- [Exercise aim] Here are the records. Write out exactly the lines between the one holding "23. Hricak H, Abdel-Wahab" and the one holding "24. Craig AJ, Rojas", inclusive.

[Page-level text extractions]
Content starts
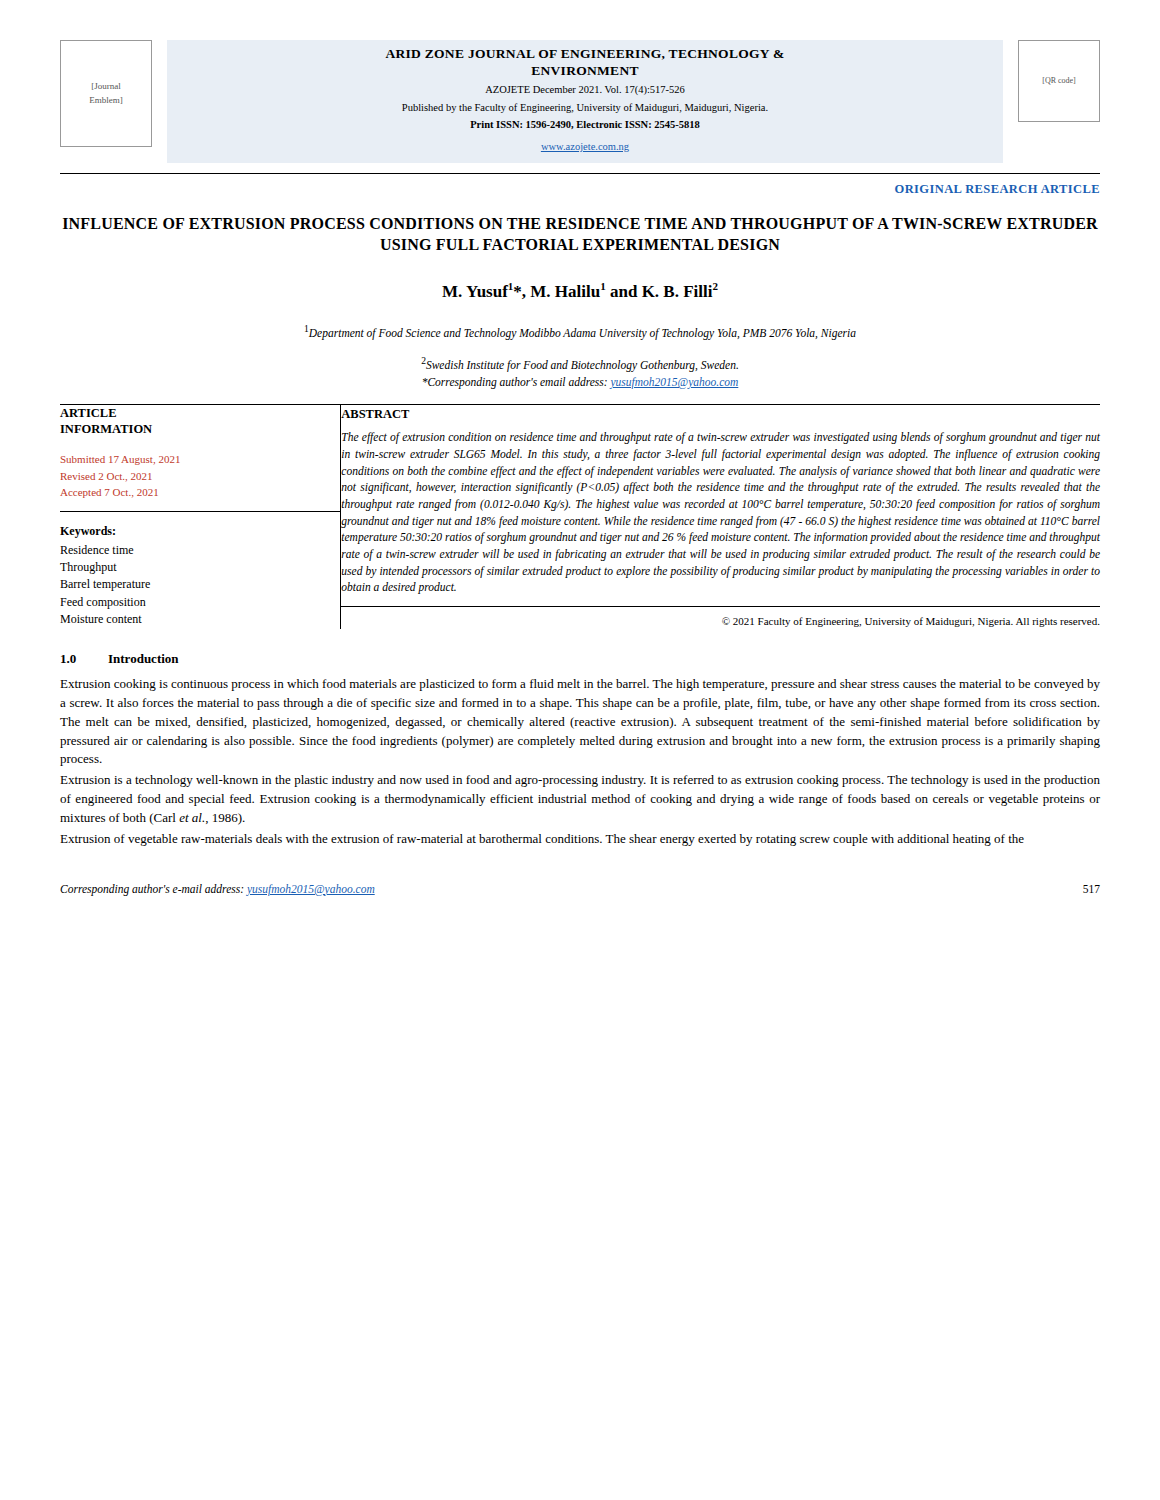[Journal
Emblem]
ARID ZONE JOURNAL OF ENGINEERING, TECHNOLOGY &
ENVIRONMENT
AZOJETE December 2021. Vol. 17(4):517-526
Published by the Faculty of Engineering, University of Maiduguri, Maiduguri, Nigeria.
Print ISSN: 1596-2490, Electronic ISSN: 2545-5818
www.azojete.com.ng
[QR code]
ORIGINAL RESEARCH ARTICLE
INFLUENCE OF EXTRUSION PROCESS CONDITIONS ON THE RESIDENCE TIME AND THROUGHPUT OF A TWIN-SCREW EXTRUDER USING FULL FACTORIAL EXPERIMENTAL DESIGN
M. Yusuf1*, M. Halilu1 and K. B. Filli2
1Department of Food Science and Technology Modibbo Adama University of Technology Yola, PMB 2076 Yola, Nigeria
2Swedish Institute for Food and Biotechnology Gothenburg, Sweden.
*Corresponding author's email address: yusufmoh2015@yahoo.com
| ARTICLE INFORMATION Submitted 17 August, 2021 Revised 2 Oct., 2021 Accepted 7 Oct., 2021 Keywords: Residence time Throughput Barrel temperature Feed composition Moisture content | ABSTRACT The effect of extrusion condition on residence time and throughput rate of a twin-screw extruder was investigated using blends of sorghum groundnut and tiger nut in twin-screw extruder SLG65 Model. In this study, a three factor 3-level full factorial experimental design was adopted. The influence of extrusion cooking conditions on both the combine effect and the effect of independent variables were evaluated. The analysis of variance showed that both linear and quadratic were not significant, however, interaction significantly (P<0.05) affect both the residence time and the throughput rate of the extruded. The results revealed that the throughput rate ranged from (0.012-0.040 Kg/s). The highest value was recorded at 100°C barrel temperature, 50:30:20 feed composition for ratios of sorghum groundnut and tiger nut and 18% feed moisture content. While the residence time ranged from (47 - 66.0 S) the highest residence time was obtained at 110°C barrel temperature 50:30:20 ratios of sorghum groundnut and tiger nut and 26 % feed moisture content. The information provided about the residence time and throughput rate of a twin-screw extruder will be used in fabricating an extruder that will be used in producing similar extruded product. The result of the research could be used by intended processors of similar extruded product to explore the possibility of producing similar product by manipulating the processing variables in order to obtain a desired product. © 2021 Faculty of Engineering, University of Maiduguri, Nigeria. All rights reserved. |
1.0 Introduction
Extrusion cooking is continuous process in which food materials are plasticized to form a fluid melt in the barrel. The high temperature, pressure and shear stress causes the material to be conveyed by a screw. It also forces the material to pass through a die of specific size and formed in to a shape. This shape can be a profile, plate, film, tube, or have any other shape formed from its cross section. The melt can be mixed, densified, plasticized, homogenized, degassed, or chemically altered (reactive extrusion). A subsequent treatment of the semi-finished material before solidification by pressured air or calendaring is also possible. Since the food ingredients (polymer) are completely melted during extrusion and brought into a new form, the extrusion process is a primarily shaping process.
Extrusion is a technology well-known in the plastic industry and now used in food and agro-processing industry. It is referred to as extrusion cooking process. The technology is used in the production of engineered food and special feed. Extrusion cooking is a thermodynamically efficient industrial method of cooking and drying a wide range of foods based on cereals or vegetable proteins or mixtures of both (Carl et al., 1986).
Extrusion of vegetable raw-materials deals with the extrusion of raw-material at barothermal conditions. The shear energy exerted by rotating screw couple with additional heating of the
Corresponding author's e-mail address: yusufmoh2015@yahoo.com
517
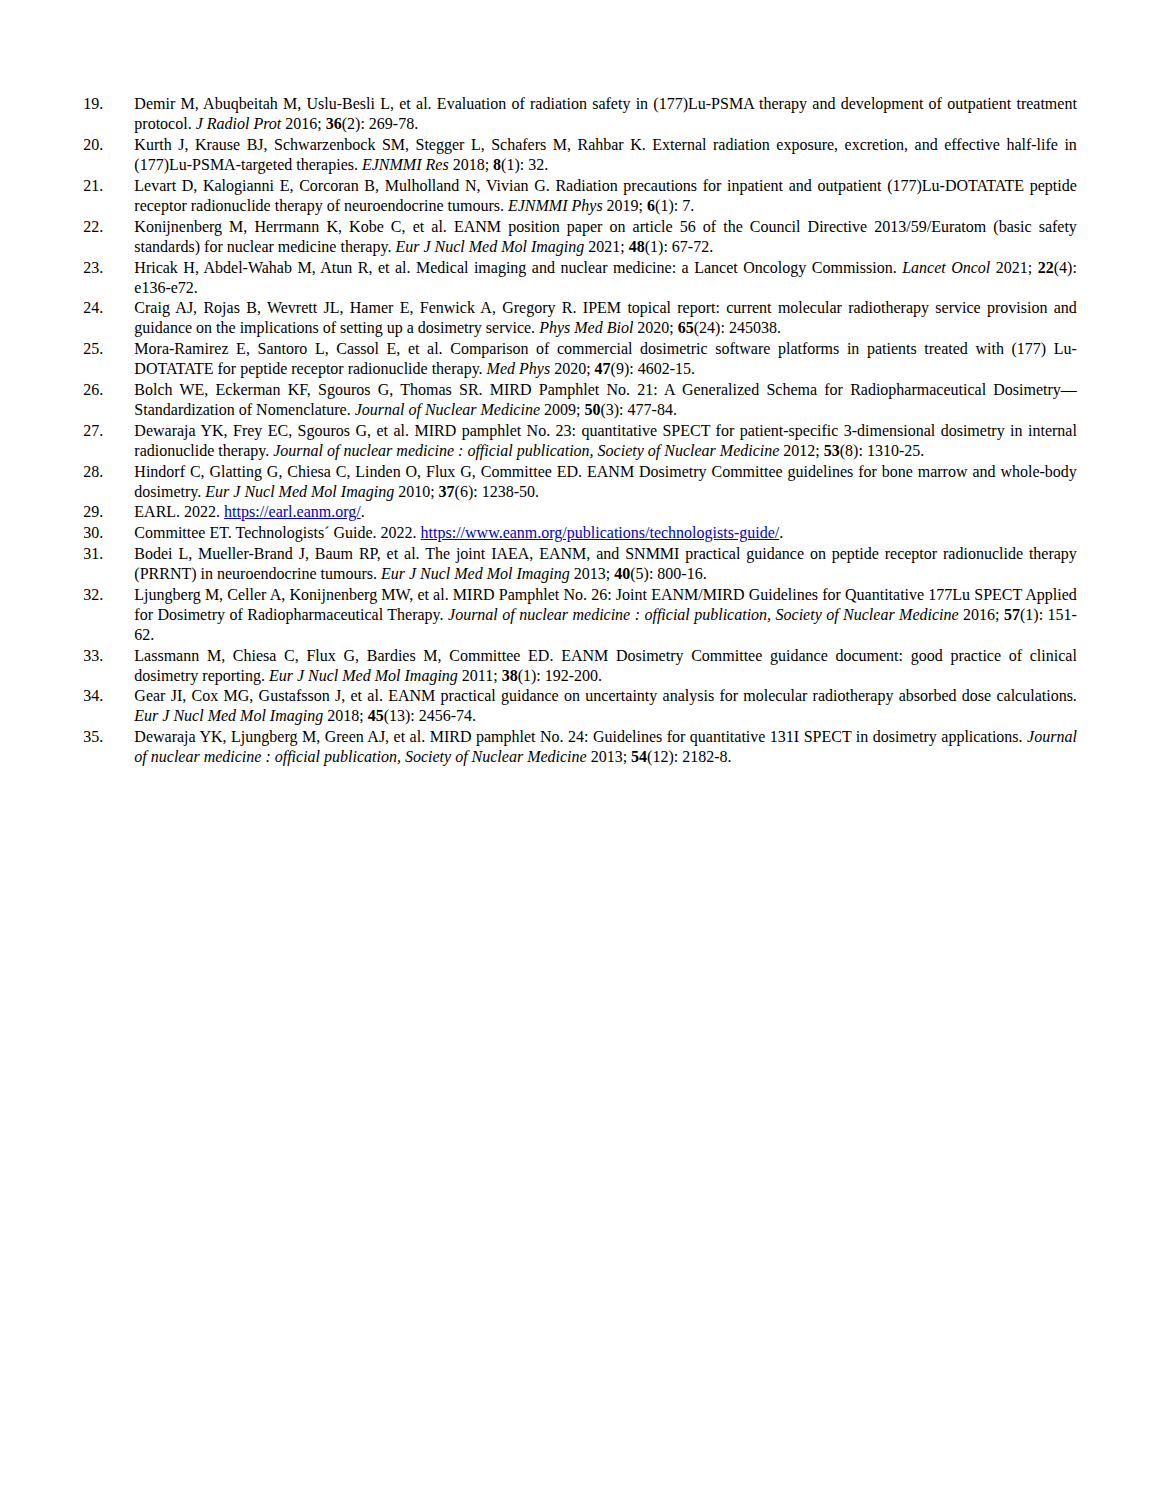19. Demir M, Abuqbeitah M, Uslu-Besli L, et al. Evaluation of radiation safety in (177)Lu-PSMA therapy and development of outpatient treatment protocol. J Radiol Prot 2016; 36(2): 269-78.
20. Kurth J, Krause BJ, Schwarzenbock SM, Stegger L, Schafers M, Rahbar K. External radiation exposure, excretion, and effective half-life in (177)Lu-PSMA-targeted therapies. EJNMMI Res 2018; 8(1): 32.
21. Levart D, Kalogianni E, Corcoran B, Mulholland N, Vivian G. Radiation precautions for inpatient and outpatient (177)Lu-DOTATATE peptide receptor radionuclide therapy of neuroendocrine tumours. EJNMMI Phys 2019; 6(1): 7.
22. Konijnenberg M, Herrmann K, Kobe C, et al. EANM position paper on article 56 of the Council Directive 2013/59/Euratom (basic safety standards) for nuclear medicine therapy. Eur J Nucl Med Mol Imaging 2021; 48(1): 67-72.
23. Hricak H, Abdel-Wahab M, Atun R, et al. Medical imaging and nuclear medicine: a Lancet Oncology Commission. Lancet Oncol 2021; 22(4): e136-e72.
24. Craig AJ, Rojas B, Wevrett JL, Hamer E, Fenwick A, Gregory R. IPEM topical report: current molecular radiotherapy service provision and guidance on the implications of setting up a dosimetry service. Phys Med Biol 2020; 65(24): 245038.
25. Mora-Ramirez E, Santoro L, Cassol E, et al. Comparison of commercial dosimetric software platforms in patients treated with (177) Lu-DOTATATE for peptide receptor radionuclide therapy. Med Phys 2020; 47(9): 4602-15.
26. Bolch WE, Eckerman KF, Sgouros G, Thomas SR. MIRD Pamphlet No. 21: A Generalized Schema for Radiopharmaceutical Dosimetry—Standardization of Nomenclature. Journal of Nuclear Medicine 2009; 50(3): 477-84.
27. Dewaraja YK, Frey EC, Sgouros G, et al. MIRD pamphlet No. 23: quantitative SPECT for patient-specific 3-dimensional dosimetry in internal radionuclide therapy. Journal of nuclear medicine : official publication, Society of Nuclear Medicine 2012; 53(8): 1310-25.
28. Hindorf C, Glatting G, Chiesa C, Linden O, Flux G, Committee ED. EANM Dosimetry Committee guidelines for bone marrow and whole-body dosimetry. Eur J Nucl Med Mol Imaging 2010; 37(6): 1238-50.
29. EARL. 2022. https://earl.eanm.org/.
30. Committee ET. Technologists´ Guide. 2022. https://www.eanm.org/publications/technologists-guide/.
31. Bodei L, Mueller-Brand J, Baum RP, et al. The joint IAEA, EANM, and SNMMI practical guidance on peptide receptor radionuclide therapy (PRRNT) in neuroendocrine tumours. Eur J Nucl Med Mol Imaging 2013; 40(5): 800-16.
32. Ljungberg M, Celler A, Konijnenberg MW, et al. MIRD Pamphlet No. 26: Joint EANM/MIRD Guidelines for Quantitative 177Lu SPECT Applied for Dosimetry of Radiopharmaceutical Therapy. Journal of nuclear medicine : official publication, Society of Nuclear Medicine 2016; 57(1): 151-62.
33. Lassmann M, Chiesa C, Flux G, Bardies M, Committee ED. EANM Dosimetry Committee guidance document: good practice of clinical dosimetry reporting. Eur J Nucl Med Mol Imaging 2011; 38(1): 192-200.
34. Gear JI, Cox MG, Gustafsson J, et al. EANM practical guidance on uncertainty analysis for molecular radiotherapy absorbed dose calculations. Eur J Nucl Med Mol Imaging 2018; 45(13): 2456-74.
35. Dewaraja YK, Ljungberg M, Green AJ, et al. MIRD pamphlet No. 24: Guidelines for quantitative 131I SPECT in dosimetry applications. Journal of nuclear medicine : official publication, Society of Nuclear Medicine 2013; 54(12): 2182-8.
Content ends
- [Response to this task]
23. Hricak H, Abdel-Wahab M, Atun R, et al. Medical imaging and nuclear medicine: a Lancet Oncology Commission. Lancet Oncol 2021; 22(4): e136-e72.
24. Craig AJ, Rojas B, Wevrett JL, Hamer E, Fenwick A, Gregory R. IPEM topical report: current molecular radiotherapy service provision and guidance on the implications of setting up a dosimetry service. Phys Med Biol 2020; 65(24): 245038.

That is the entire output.